News and Opinion from Sisters, Oregon
Navigating life during a pandemic and social unrest is challenging but full of opportunities. Tumultuous times demand new thinking that breaks free from unjust institutions. Some traditions intentionally or inadvertently maintain old systems designed to divide and degrade segments of the population. As a white woman who has had a blessed life, I now see the many ways that system stepped on the backs of marginalized populations to maintain my comfort.
From our country’s beginning, colonists lived on lands taken from Indigenous people. Across the nation, petroglyphs and pictographs reveal lives, hearts, and hands of the first ones to call this place home. I have learned after hearing words of wisdom from an Indigenous man, Wilson Wewa, that when I found arrowheads made by his ancestors and took them home, I was erasing their history.
Listening to past and present stories of Indigenous people, I see the land differently. It was taken from one group and given to another — all part of a concerted effort to take control of land and make it part of the expanding territories of the United States government. These actions came down to economics and the myth of superiority based on religion and skin color.
I’m reading a book, “Caste” which offers a new perspective on how our government was formed and why. People were divided by skin color. Those with the darkest pigment, and brought against their will, were at the bottom of the caste system. They’re still in that position. Some have made their way through thick barriers erected to stop their upward mobility. Their success is a feat worth admiring. But many are still imprisoned in a system established long ago to keep them from escaping the fate of their skin color.
I’m shedding the lessons I received in school, from family, books, television, and movie screens. Just as I’m seeing my home as a place built on stolen lands, I’m also accepting that I unknowingly played a part in perpetuating an unjust system.

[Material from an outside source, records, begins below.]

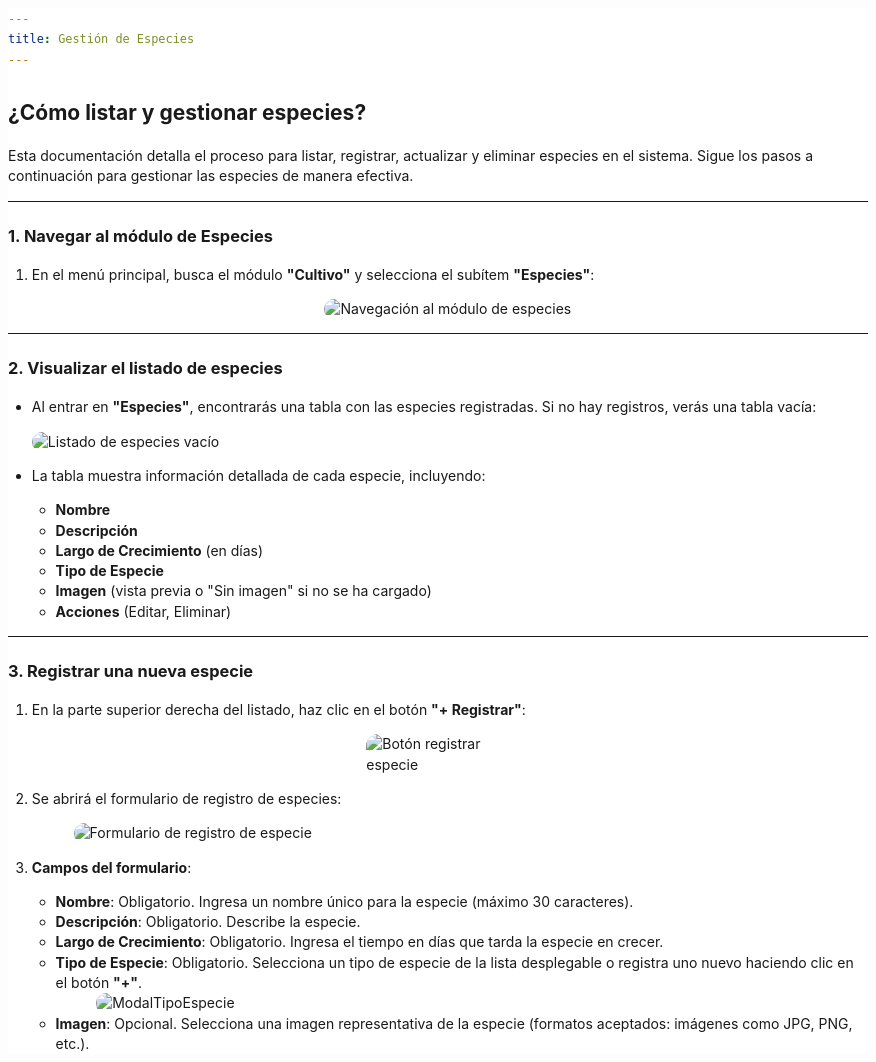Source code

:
 ```yaml
---
title: Gestión de Especies
---
```


## ¿Cómo listar y gestionar especies?

Esta documentación detalla el proceso para listar, registrar, actualizar y eliminar especies en el sistema. Sigue los pasos a continuación para gestionar las especies de manera efectiva.

---

### 1. Navegar al módulo de Especies
1. En el menú principal, busca el módulo **"Cultivo"** y selecciona el subítem **"Especies"**:

   <img src="/public/trazabilidad/especies/sidebarEspecie.png" alt="Navegación al módulo de especies" style="display: block; margin: auto; width: 30%; border-radius: 12px;" />

---

### 2. Visualizar el listado de especies
- Al entrar en **"Especies"**, encontrarás una tabla con las especies registradas. Si no hay registros, verás una tabla vacía:

   <img src="/public/trazabilidad/especies/ListaVacia.png" alt="Listado de especies vacío" style="display: block; margin: auto; width: 100%; border-radius: 12px;" />

- La tabla muestra información detallada de cada especie, incluyendo:
  - **Nombre**
  - **Descripción**
  - **Largo de Crecimiento** (en días)
  - **Tipo de Especie**
  - **Imagen** (vista previa o "Sin imagen" si no se ha cargado)
  - **Acciones** (Editar, Eliminar)

---

### 3. Registrar una nueva especie
1. En la parte superior derecha del listado, haz clic en el botón **"+ Registrar"**:

   <img src="/public/trazabilidad/especies/RegistrarEspecieBtn.png" alt="Botón registrar especie" style="display: block; margin: auto; width: 20%; border-radius: 12px;" />

2. Se abrirá el formulario de registro de especies:

   <img src="/public/trazabilidad/especies/FormularioVacio.png" alt="Formulario de registro de especie" style="display: block; margin: auto; width: 90%; border-radius: 12px;" />

3. **Campos del formulario**:
   - **Nombre**: Obligatorio. Ingresa un nombre único para la especie (máximo 30 caracteres).
   - **Descripción**: Obligatorio. Describe la especie.
   - **Largo de Crecimiento**: Obligatorio. Ingresa el tiempo en días que tarda la especie en crecer.
   - **Tipo de Especie**: Obligatorio. Selecciona un tipo de especie de la lista desplegable o registra uno nuevo haciendo clic en el botón **"+"**.
     <img src="/public/trazabilidad/especies/ModalTipoEspecie.png" alt="ModalTipoEspecie" style="display: block; margin: auto; width: 90%; border-radius: 12px;" />
   - **Imagen**: Opcional. Selecciona una imagen representativa de la especie (formatos aceptados: imágenes como JPG, PNG, etc.).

Last year, I read Eli Saslow’s book about Derek Black called “Rising Out of Hatred: The Awakening of a Former White Nationalist.” It tells the story of Black’s childhood in white supremacy culture. Black was responsible for retooling the language and messaging used to further his organization’s white supremacy views. When he went to college, he met his first Jewish person, first person of color and first progressive-minded woman. Those people took him in, even after they realized who he was and what he was saying on podcasts to his followers. Eventually, he transformed himself, by opening his mind and heart to the fact that white supremacy was illogical and immoral.
In his youth, Black used his intellect to expand the infiltration of white supremacy into mainstream politics. After his epiphany, he felt a moral obligation to undo the damage he’d done. I respect him for his courage and resolve to admit his mistakes and recognize his family’s role in indoctrinating him into a philosophy that is heartless and just plain ridiculous.
The philosophy he was taught and then followed is why people are protesting. It’s why some people are rioting. When people reach their breaking point, it’s not pretty, it’s not comfortable and it’s not easy to watch. What we see on the news, and many biased social media outlets, is often simplistic and one-sided. An image of BLM protesters standing by broken windows seemed to tell a story. But later, footage showed white supremacists walking down that street before the BLM folks arrived and smashing windows to make it look like BLM protesters were at fault.
During trying times, the truth is complicated and often not what’s visible on the surface. It’s up to us to dig deeper and investigate, and not believe what we read or see until we’ve taken the time to verify the facts. I’ve been guilty of reading something, believing it, getting mad and passing it along. That hasn’t been the best course of action. Now, I take time to research, fact-check and move a little slower to ensure I’m sharing accurate information that is enlightening and I hope, thought-provoking.
I’m also struck by how folks are accusing each other of being unpatriotic when they question our government, our traditions, and our past. I always come back to the analogy of our country as a family. We have a sometimes proud and sometimes hurtful past. Our present was marinated in 400 years of racism. That is a fact. It’s hard to stomach for some, but for those on the receiving end of ongoing injustices, it’s a matter of life or death. I love my country. But I don’t love some of its past and present policies that protect unjust behavior.
It’s time we began embodying the words of visionary Frederick Douglass who said, “It is easier to build strong children than to repair broken men,” and the wisdom of Indigenous elder Black Elk, “Any man who is attached to things of this world is one who lives in ignorance and is being consumed by the snakes of his own passions.”
Loving each other regardless of our exterior and respecting the planet and environment that sustains us is a matter of life and death for future generations. Every person in our family is worth saving, and it’s up to us to make it happen.